The Georgia Aquarium is the largest aquarium in the United States and the fifth-largest in the world. But even one of the most popular tourist attractions in the city of Atlanta has room for improvement. Chief marketing and experience officer Dan Dipiazzo was specifically looking to draw more local guests, encourage repeat visitation, and diversify patron demographics beyond elementary school groups and families. He solicited students from Denish Shah’s Social Media Intelligence class at the Robinson College of Business for help.
Split into groups, the students used social media listening platform Talkwalker to filter conversations regarding the Georgia Aquarium, analyze their sentiment and tone, and recommend operational improvements. Each team presented a comprehensive social media strategy to Dipiazzo and the aquarium’s social media staff at the end of the semester.
M.S. in Marketing student Devin Edwards found herself speaking most passionately about enticing a more diverse swath of guests. For starters, the aquarium’s marketing collateral should include images of people from a variety of ages, sexes, and ethnicities as well as a mix of couples and families versus single folks.

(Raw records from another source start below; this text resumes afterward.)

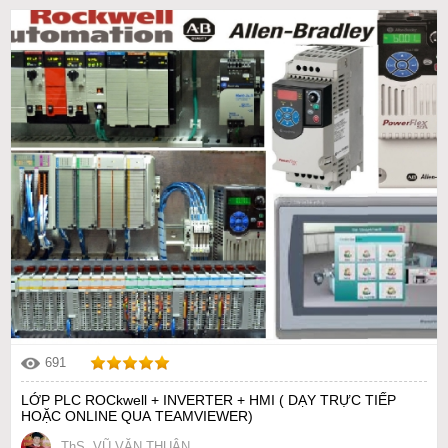
691
LỚP PLC ROCkwell + INVERTER + HMI ( DẠY TRỰC TIẾP
HOẶC ONLINE QUA TEAMVIEWER)
ThS. VŨ VĂN THUẬN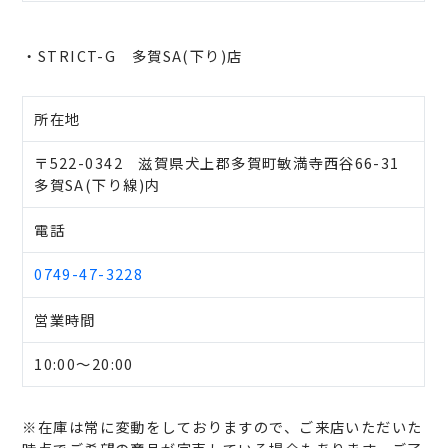
・STRICT-G 多賀SA(下り)店
所在地
〒522-0342 滋賀県犬上郡多賀町敏満寺西谷66-31
多賀SA(下り線)内
電話
0749-47-3228
営業時間
10:00～20:00
※在庫は常に変動をしておりますので、ご来店いただいた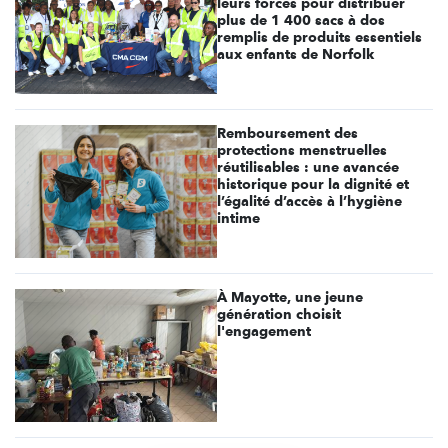
leurs forces pour distribuer
plus de 1 400 sacs à dos
remplis de produits essentiels
aux enfants de Norfolk
Remboursement des
protections menstruelles
réutilisables : une avancée
historique pour la dignité et
l’égalité d’accès à l’hygiène
intime
À Mayotte, une jeune
génération choisit
l'engagement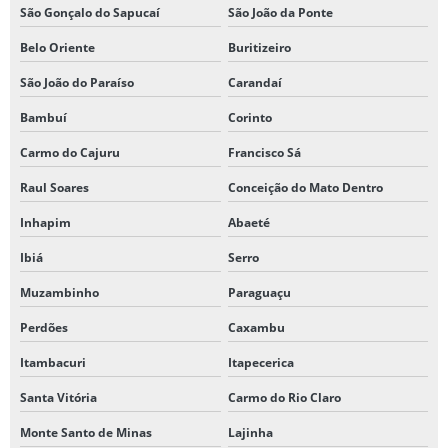
São Gonçalo do Sapucaí
São João da Ponte
Belo Oriente
Buritizeiro
São João do Paraíso
Carandaí
Bambuí
Corinto
Carmo do Cajuru
Francisco Sá
Raul Soares
Conceição do Mato Dentro
Inhapim
Abaeté
Ibiá
Serro
Muzambinho
Paraguaçu
Perdões
Caxambu
Itambacuri
Itapecerica
Santa Vitória
Carmo do Rio Claro
Monte Santo de Minas
Lajinha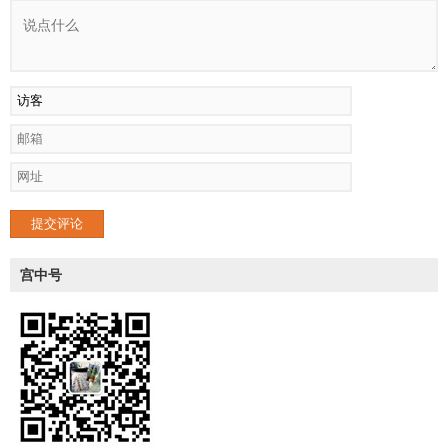
提交评论
宫中号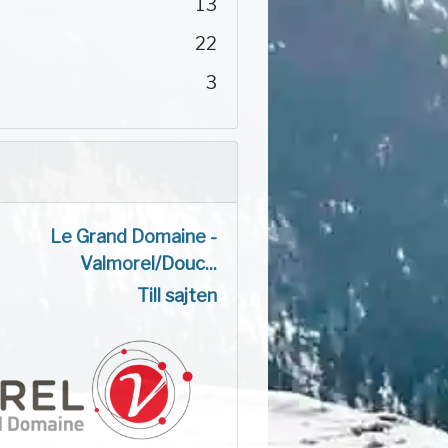
13
22
3
Le Grand Domaine -
Valmorel/Douc...
Till sajten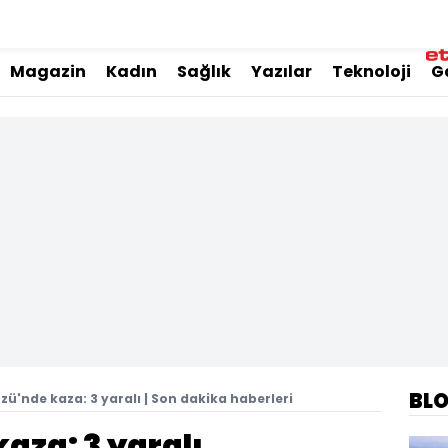
Magazin
Kadın
Sağlık
Yazılar
Teknoloji
G
BL
zü'nde kaza: 3 yaralı | Son dakika haberleri
aza: 3 yaralı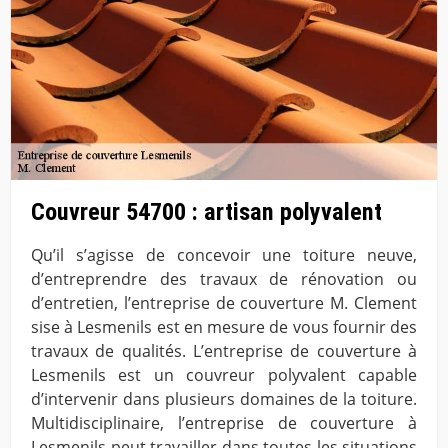
Couvreur 54700 : artisan polyvalent
Qu’il s’agisse de concevoir une toiture neuve,
d’entreprendre des travaux de rénovation ou
d’entretien, l’entreprise de couverture M. Clement
sise à Lesmenils est en mesure de vous fournir des
travaux de qualités. L’entreprise de couverture à
Lesmenils est un couvreur polyvalent capable
d’intervenir dans plusieurs domaines de la toiture.
Multidisciplinaire, l’entreprise de couverture à
Lesmenils peut travailler dans toutes les situations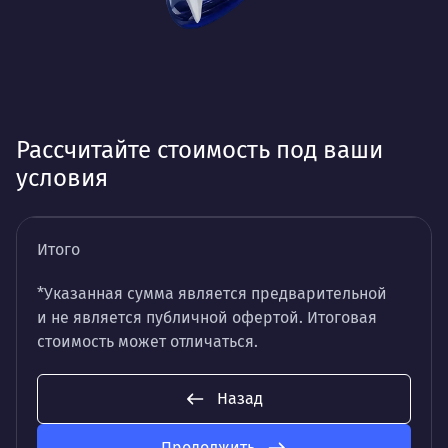
Рассчитайте стоимость под ваши
условия
Итого
*Указанная сумма является предварительной
и не является публичной офертой. Итоговая
стоимость может отличаться.
Назад
Продолжить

“Pictures of different kinds of people like a couple on a date or an older gentleman would help people realize the aquarium isn’t just for little kids,” Edwards said. “It would convey the message in a genuine way without coming across as super corporate.”
Then there are the locals who assume that after visiting the aquarium once, they have nothing new to see or experience. But the aquarium hosts special events like wellness workshops, Dragon Con Night, and after-hours parties with cocktails and live music. Edwards and her peers emphasized the importance of advertising those opportunities to Atlantans—and pointed out the aquarium’s digital channels as the ideal place to do it.
“The aquarium’s social media platforms weren’t being used as a promotional tool. They were mainly driving traffic to the ticketing page,” Edwards said. “Posts about upcoming scuba diving lessons or a new shark species would build excitement and energy, as opposed to hoping people randomly catch wind of those things.”
The students also categorized conversations conducted about the Georgia Aquarium and outlined major themes. One of them was animal cruelty. However, the Georgia Aquarium is a nonprofit dedicated to research and conservation. For example, the aquarium houses the Ocean Visions - UN Decade Collaborative Center for Ocean-Climate Solutions, which designs, tests, and delivers scalable and equitable ocean-based solutions to mitigate and reverse the effects of climate change—the only center of its kind in the country. As one of only three Centers for Species Survival in the United States, the Georgia Aquarium trains other zoos and aquariums to save endangered species. Other initiatives include the restoration of the coral reef’s heavily damaged ecosystem, a partnership with the South African Foundation for the Conservation of Coastal Birds to rehabilitate the dwindling African penguin population, and the treatment of stranded sea lion pups along the coast of California. The list goes on.
“A lot of people don’t realize how much the aquarium is doing to help the environment,” Edwards said. “Those efforts should be in the spotlight.”
The students left Dipiazzo with a live social media listening dashboard so the aquarium can not only implement their recommendations but also refine the strategy moving forward.
“We received outstanding analyses and recommendations from the students,” he said. “It’s always great to hear fresh ideas and gain new perspectives.”
Edwards graduated in early August and recently accepted a position as marketing coordinator for Real Estate Business Analytics (REBA), a business intelligence and data analytics company. The project with the Georgia Aquarium prepared her for the role.
“The social listening techniques I built in class have been super helpful as I finalize the REBA’s reputation management guide, which involves developing our online voice and tone,” she said. “It’s crazy to say I get to do that!”